Claves, site de formation de la Fraternité Saint-Pierre, a interrogé le RP Louis-Marie de Blignières, fondateur et prieur de la Fraternité Saint-Vincent Ferrier, sur l’été 1988 et son contexte particulier.
Claves propose sur plusieurs jours cette série de 5 entretiens pour comprendre cette période clef.
Pourquoi vous exprimez-vous sur cette période ?
Il se trouve que j’ai été témoin d’assez près des événements de cet été-là. D’une part, comme ami et soutien des fondateurs de la Fraternité Sacerdotale Saint-Pierre, canoniquement érigée le 18 octobre 1988, notamment des abbés Denis Coiffet, Joseph Bisig, Gabriel Baumann, Patrick du Faÿ et Philippe Tournyol du Clos. D’autre part, comme fondateur (en septembre 1979) de la Fraternité Saint-Vincent-Ferrier, qui a reçu un statut canonique le 28 octobre 1988.
Par ailleurs, depuis quelques années déjà, des prêtres, des religieux et des laïcs de la jeune génération m’interrogent sur la crise dans l’Église, sur l’histoire du traditionalisme et sur cette période cruciale de 1988. Sur ces thèmes, l’ignorance de beaucoup (notamment des jeunes attirés par les rites traditionnels) est aussi grande que leur désir de savoir. Les questions de ce « libre entretien » rassemblent et synthétisent les interrogations d’un grand nombre de personnes de tous âges et se répartissant sur divers positionnements dans l’Église.
Pour le contexte historique général et le déroulement des faits, on dispose maintenant d’une chronique suivie, fruit d’un labeur consciencieux, avec le récent livre d’Yves Chiron. Dans les lignes qui suivent, je vais concentrer mon témoignage sur la façon dont ceux qui étaient en désaccord avec la décision de Mgr Lefebvre ont vécu les événements, ainsi que sur leurs motivations théologiques.
Je précise que j’ai connu la plupart des personnes dont je parle ci-dessous, notamment l’abbé V.-A. Berto (théologien de Mgr Lefebvre à Vatican II) et Jean Madiran. J’ai aussi bien connu Mgr Lefebvre dans toutes les années 1970 et 1980. J’ai été ordonné prêtre par lui en août 1977 et je lui garde admiration et gratitude pour ses grandes qualités épiscopales et sa vraie charité apostolique.

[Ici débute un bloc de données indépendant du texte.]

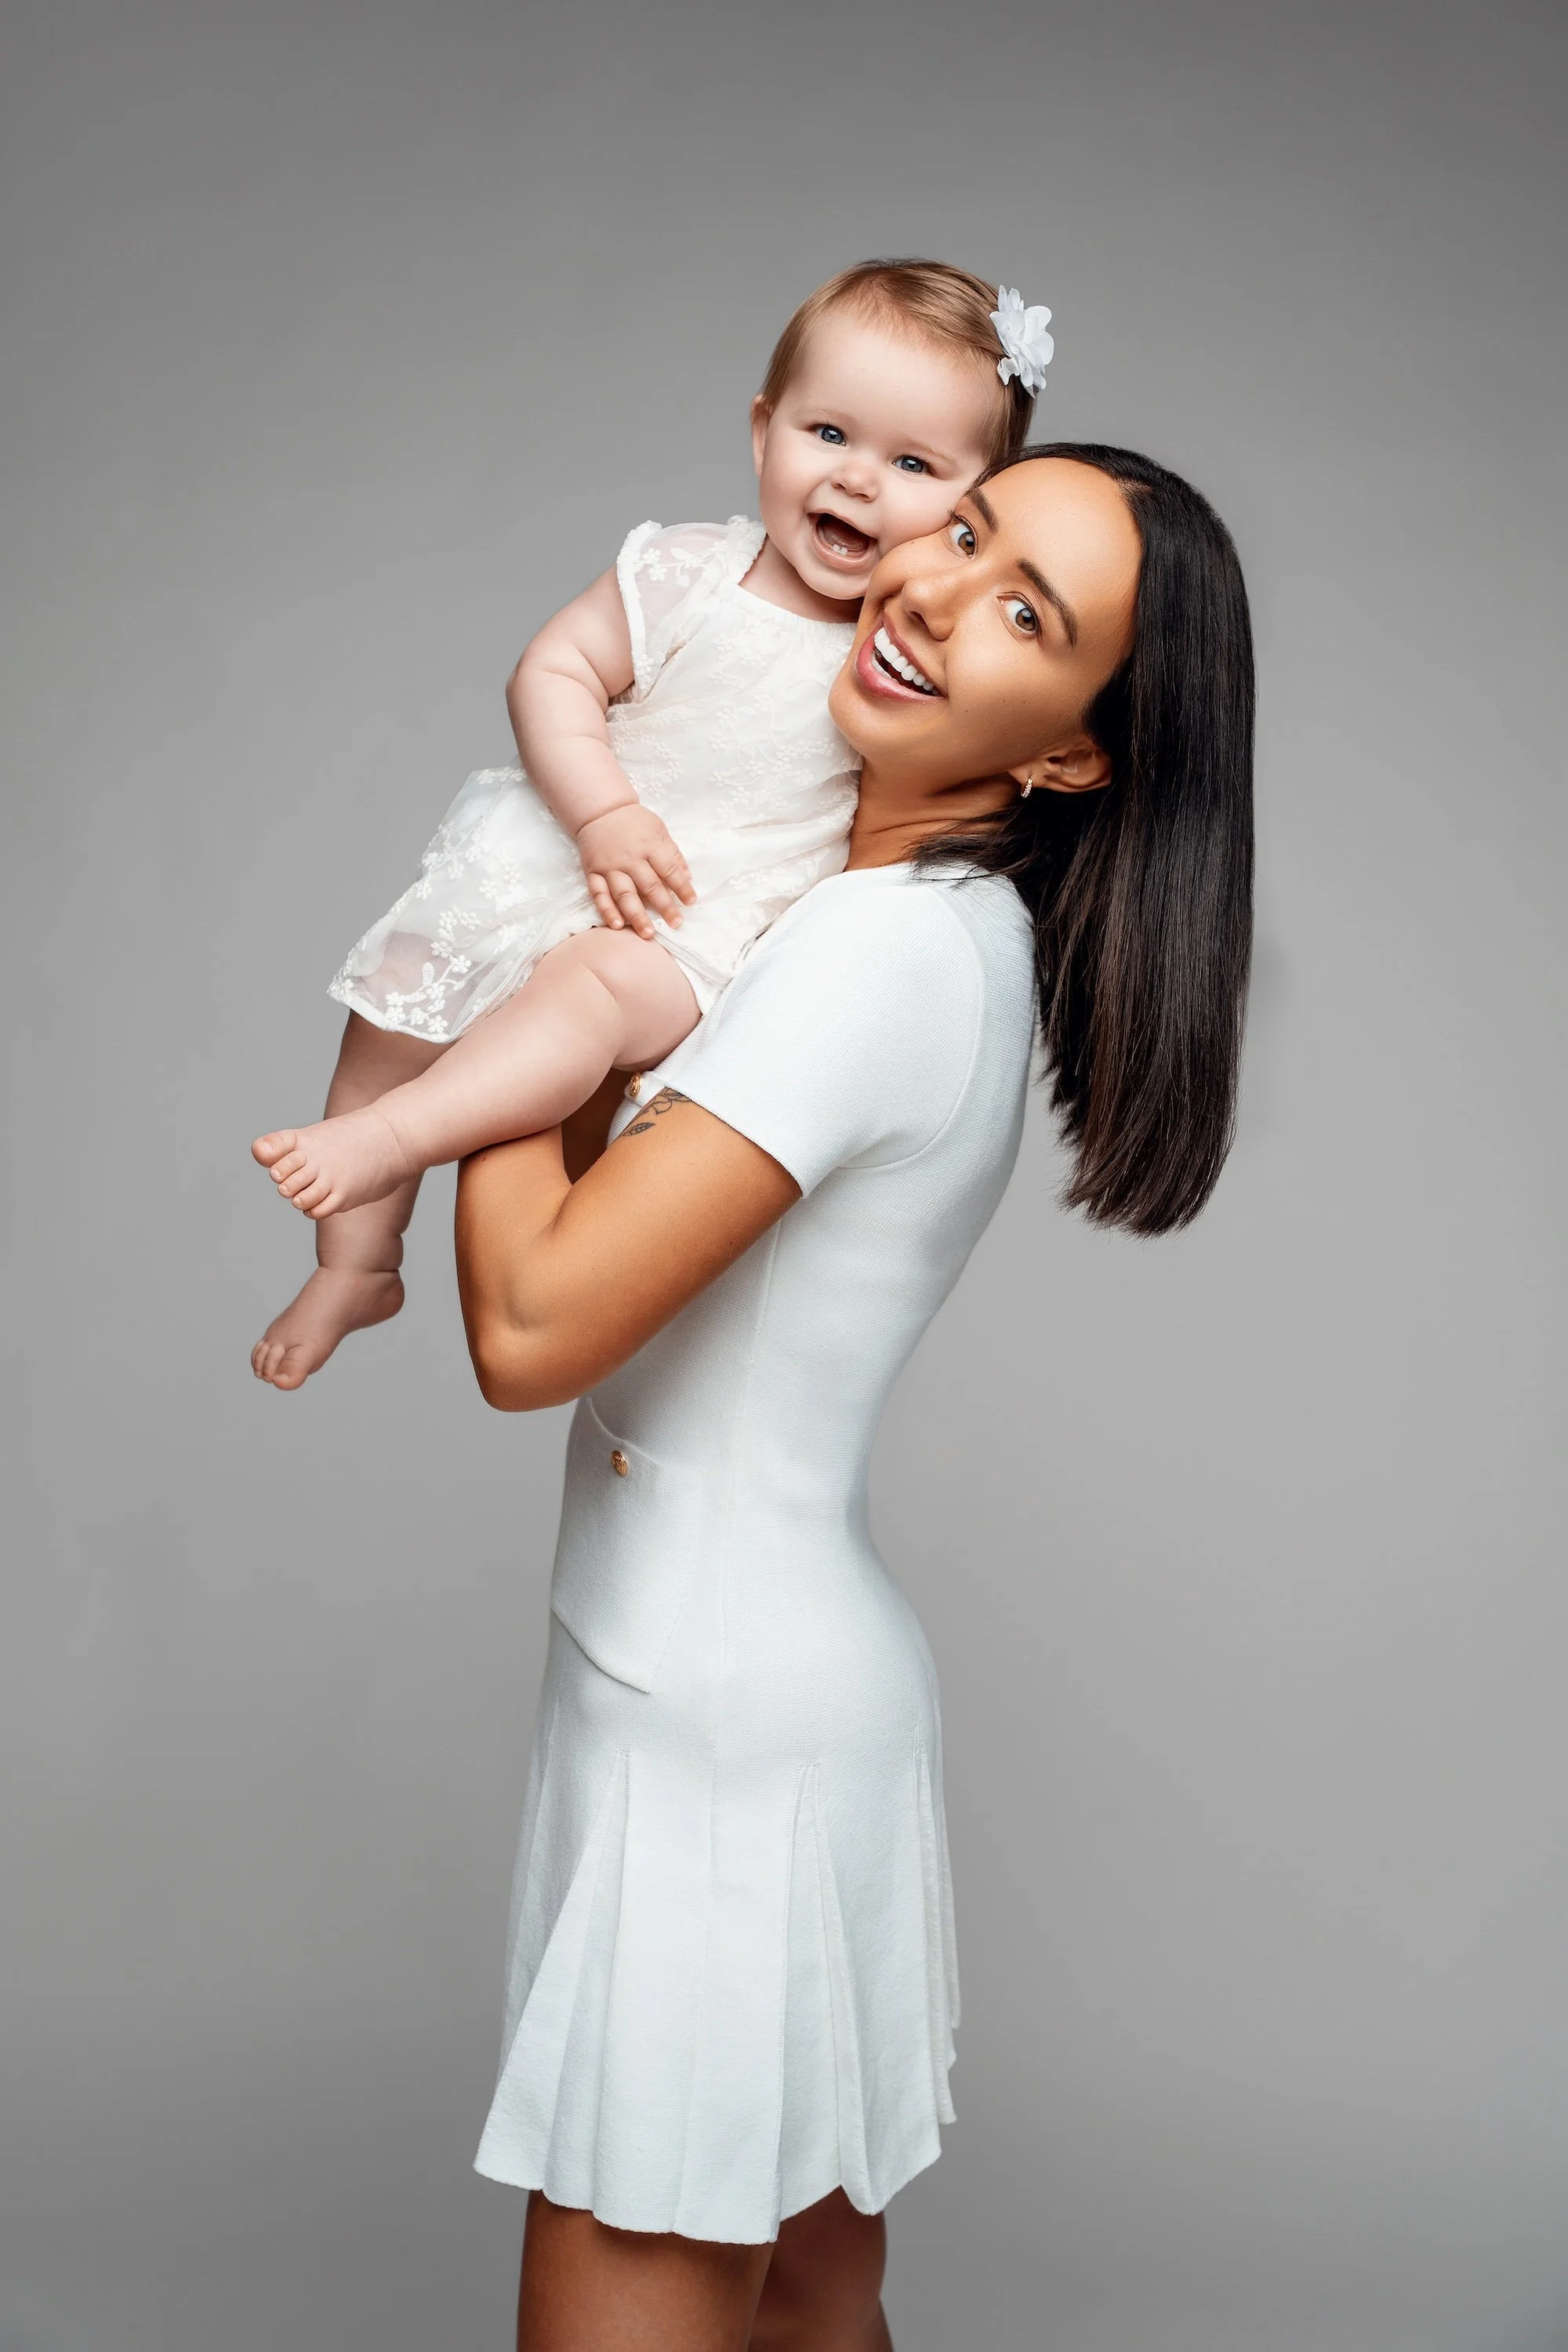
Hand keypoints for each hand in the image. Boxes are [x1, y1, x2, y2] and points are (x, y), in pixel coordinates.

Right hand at [576, 804, 695, 940]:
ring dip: (636, 916)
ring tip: (648, 934)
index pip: (670, 870)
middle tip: (676, 924)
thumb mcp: (659, 829)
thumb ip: (673, 854)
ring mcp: (610, 866)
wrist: (599, 810)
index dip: (682, 887)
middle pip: (649, 886)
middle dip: (664, 907)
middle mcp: (630, 858)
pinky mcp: (593, 872)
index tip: (691, 902)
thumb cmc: (634, 821)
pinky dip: (607, 910)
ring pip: (624, 895)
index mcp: (649, 845)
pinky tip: (617, 925)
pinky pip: (599, 894)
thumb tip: (687, 878)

Quel était le contexte du traditionalisme avant cet été 1988 ?
Le traditionalisme est né en réaction à la crise dans l’Église. Les causes de cette crise se préparent dès l’après-guerre, mais la crise elle-même se manifeste de façon aiguë après le concile Vatican II, notamment dans le domaine de la doctrine de la foi, de la catéchèse et de la liturgie. L’existence de cette crise est un fait bien documenté, qui n’est aujourd’hui plus guère remis en question, à la différence du déni qui a marqué les années 60 et 70. Il faut noter d’ailleurs que bien des catholiques (et même certains non-catholiques) ont réagi contre la diminution des vérités de la foi, contre le primat de la pastorale sur la doctrine, et contre la décadence de la liturgie. On pourra se reporter, à titre d’exemples parmi beaucoup d’autres, aux livres de Jacques Maritain ou d’Étienne Gilson, et à la pétition présentée à Paul VI par des artistes et écrivains de haut niveau pour le maintien de la liturgie traditionnelle (qui a abouti en 1971 à l’indult dit « Agatha Christie »).
Le traditionalisme se dessine dans les années 50, avec notamment la lutte contre les nouvelles méthodes catéchétiques, l’opposition à la résurgence d’une théologie imprégnée de modernisme, le combat contre les influences marxistes au sein de l’Église. On peut dire qu’il se concrétise en deux temps :
- À l’issue du concile, par la position exprimée dans la revue Itinéraires (position qui était aussi celle de l’abbé V.-A. Berto, qui fut au concile le théologien de Mgr Lefebvre), énonçant le principe de recevoir les actes du concile « en les interprétant dans l’esprit et à la lumière des enseignements antérieurs du magistère » ;
- En 1969 et 1970, lorsque la nouvelle messe est introduite de façon à supprimer l’ancienne, avec les réactions dont le Bref Examen critique du Nouvel Ordo Missæ, présenté par les cardinaux Ottaviani et Bacci, est le plus connu.
Depuis cette date, la question de la possibilité de la réception du concile à la lumière de la tradition, et le jugement critique sur la réforme liturgique, ont constitué (avec de nombreuses et importantes nuances) les deux pôles du positionnement traditionaliste.